Please update the data below by changing each "pose" to "camera", keeping every other character as it is.

-.-.-

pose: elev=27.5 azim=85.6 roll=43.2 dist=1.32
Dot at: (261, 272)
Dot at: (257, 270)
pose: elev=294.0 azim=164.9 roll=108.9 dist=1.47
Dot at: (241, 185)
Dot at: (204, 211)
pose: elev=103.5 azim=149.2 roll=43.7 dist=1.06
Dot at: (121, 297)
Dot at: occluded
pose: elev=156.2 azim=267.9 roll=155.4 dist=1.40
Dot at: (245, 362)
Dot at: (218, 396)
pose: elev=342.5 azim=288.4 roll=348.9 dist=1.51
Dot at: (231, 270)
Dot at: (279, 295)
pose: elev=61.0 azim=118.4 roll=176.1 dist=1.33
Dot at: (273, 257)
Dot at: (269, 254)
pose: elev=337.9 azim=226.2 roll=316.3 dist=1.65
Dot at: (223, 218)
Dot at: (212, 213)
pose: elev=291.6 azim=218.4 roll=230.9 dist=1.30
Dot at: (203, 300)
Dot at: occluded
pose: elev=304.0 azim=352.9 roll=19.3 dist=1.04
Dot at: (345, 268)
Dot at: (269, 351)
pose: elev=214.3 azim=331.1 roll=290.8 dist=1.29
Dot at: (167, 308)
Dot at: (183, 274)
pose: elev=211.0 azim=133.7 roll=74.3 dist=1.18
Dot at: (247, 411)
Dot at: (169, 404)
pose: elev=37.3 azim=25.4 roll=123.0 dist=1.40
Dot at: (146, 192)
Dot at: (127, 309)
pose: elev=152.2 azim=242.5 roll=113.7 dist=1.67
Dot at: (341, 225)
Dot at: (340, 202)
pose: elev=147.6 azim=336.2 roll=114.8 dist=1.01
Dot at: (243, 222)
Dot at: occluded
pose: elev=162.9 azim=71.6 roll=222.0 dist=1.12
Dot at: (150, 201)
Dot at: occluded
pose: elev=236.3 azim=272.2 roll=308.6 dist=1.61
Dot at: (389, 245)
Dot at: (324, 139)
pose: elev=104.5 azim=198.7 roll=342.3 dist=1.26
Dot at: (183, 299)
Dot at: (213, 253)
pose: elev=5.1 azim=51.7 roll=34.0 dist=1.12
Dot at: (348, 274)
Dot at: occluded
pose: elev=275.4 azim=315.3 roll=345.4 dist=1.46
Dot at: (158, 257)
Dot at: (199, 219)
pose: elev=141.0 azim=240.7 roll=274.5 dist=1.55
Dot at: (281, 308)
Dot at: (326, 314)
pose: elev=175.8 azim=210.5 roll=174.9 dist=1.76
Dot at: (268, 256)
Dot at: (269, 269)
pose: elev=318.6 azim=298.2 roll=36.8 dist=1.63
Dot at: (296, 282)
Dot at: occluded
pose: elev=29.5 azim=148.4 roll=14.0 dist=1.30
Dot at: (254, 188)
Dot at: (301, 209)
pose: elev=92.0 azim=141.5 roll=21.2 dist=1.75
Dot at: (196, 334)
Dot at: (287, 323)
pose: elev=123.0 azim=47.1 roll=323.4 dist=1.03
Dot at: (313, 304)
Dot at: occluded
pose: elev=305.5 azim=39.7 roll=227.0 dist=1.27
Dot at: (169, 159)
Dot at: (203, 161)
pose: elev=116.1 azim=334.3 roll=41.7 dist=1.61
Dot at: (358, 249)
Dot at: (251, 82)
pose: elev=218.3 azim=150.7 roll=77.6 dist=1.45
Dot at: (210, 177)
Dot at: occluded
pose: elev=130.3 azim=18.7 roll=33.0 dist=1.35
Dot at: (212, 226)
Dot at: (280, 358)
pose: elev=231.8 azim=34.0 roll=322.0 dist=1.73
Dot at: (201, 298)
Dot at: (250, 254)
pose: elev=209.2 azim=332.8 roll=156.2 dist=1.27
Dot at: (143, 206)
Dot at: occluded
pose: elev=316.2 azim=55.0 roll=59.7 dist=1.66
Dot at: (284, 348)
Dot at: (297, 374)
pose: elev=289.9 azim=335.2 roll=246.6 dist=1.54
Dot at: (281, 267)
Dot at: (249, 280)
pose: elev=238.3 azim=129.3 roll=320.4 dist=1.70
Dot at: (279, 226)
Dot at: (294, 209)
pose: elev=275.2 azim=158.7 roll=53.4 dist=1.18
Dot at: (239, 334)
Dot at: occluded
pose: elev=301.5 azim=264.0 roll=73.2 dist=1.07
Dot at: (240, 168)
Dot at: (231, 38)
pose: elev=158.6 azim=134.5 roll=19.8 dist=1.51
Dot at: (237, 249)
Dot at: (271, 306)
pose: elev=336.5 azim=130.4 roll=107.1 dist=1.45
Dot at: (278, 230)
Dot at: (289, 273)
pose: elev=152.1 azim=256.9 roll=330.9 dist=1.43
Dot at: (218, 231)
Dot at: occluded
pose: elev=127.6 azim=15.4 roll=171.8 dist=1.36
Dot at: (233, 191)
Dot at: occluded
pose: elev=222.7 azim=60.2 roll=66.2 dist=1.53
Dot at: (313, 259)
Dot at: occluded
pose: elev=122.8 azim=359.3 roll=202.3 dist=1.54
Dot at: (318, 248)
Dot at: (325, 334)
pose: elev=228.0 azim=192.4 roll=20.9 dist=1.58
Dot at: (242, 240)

-.-.-

» Result of the task:
camera: elev=27.5 azim=85.6 roll=43.2 dist=1.32
Dot at: (261, 272)
Dot at: (257, 270)
camera: elev=294.0 azim=164.9 roll=108.9 dist=1.47
Dot at: (241, 185)
Dot at: (204, 211)
camera: elev=103.5 azim=149.2 roll=43.7 dist=1.06
Dot at: (121, 297)
Dot at: occluded
camera: elev=156.2 azim=267.9 roll=155.4 dist=1.40
Dot at: (245, 362)
Dot at: (218, 396)
camera: elev=342.5 azim=288.4 roll=348.9 dist=1.51
Dot at: (231, 270)
Dot at: (279, 295)
camera: elev=61.0 azim=118.4 roll=176.1 dist=1.33
Dot at: (273, 257)
Dot at: (269, 254)
camera: elev=337.9 azim=226.2 roll=316.3 dist=1.65
Dot at: (223, 218)
Dot at: (212, 213)
camera: elev=291.6 azim=218.4 roll=230.9 dist=1.30
Dot at: (203, 300)
Dot at: occluded
camera: elev=304.0 azim=352.9 roll=19.3 dist=1.04
Dot at: (345, 268)
Dot at: (269, 351)
camera: elev=214.3 azim=331.1 roll=290.8 dist=1.29
Dot at: (167, 308)
Dot at: (183, 274)
camera: elev=211.0 azim=133.7 roll=74.3 dist=1.18
Dot at: (247, 411)
Dot at: (169, 404)
camera: elev=37.3 azim=25.4 roll=123.0 dist=1.40
Dot at: (146, 192)
Dot at: (127, 309)
camera: elev=152.2 azim=242.5 roll=113.7 dist=1.67
Dot at: (341, 225)
Dot at: (340, 202)
camera: elev=147.6 azim=336.2 roll=114.8 dist=1.01
Dot at: (243, 222)
Dot at: occluded
camera: elev=162.9 azim=71.6 roll=222.0 dist=1.12
Dot at: (150, 201)
Dot at: occluded
camera: elev=236.3 azim=272.2 roll=308.6 dist=1.61
Dot at: (389, 245)
Dot at: (324, 139)
camera: elev=104.5 azim=198.7 roll=342.3 dist=1.26
Dot at: (183, 299)
Dot at: (213, 253)
camera: elev=5.1 azim=51.7 roll=34.0 dist=1.12
Dot at: (348, 274)
Dot at: occluded
camera: elev=275.4 azim=315.3 roll=345.4 dist=1.46
Dot at: (158, 257)
Dot at: (199, 219)
camera: elev=141.0 azim=240.7 roll=274.5 dist=1.55
Dot at: (281, 308)
Dot at: (326, 314)
camera: elev=175.8 azim=210.5 roll=174.9 dist=1.76
Dot at: (268, 256)
Dot at: (269, 269)
camera: elev=318.6 azim=298.2 roll=36.8 dist=1.63
Dot at: (296, 282)
Dot at: occluded
camera: elev=29.5 azim=148.4 roll=14.0 dist=1.30
Dot at: (254, 188)
Dot at: (301, 209)
camera: elev=92.0 azim=141.5 roll=21.2 dist=1.75
Dot at: (196, 334)
Dot at: (287, 323)
camera: elev=123.0 azim=47.1 roll=323.4 dist=1.03
Dot at: (313, 304)
Dot at: occluded
camera: elev=305.5 azim=39.7 roll=227.0 dist=1.27
Dot at: (169, 159)
Dot at: (203, 161)
camera: elev=116.1 azim=334.3 roll=41.7 dist=1.61
Dot at: (358, 249)
Dot at: (251, 82)
camera: elev=218.3 azim=150.7 roll=77.6 dist=1.45
Dot at: (210, 177)
Dot at: occluded
camera: elev=130.3 azim=18.7 roll=33.0 dist=1.35
Dot at: (212, 226)
Dot at: (280, 358)
camera: elev=231.8 azim=34.0 roll=322.0 dist=1.73
Dot at: (201, 298)
Dot at: (250, 254)
camera: elev=209.2 azim=332.8 roll=156.2 dist=1.27
Dot at: (143, 206)
Dot at: occluded
camera: elev=316.2 azim=55.0 roll=59.7 dist=1.66
Dot at: (284, 348)
Dot at: (297, 374)
camera: elev=289.9 azim=335.2 roll=246.6 dist=1.54
Dot at: (281, 267)
Dot at: (249, 280)
camera: elev=238.3 azim=129.3 roll=320.4 dist=1.70
Dot at: (279, 226)
Dot at: (294, 209)
camera: elev=275.2 azim=158.7 roll=53.4 dist=1.18
Dot at: (239, 334)
Dot at: occluded
camera: elev=301.5 azim=264.0 roll=73.2 dist=1.07
Dot at: (240, 168)
Dot at: (231, 38)
camera: elev=158.6 azim=134.5 roll=19.8 dist=1.51
Dot at: (237, 249)
Dot at: (271, 306)
camera: elev=336.5 azim=130.4 roll=107.1 dist=1.45
Dot at: (278, 230)
Dot at: (289, 273)
camera: elev=152.1 azim=256.9 roll=330.9 dist=1.43
Dot at: (218, 231)
Dot at: occluded
camera: elev=127.6 azim=15.4 roll=171.8 dist=1.36
Dot at: (233, 191)
Dot at: occluded
camera: elev=222.7 azim=60.2 roll=66.2 dist=1.53
Dot at: (313, 259)
Dot at: occluded
camera: elev=122.8 azim=359.3 roll=202.3 dist=1.54
Dot at: (318, 248)
Dot at: (325, 334)
camera: elev=228.0 azim=192.4 roll=20.9 dist=1.58
Dot at: (242, 240)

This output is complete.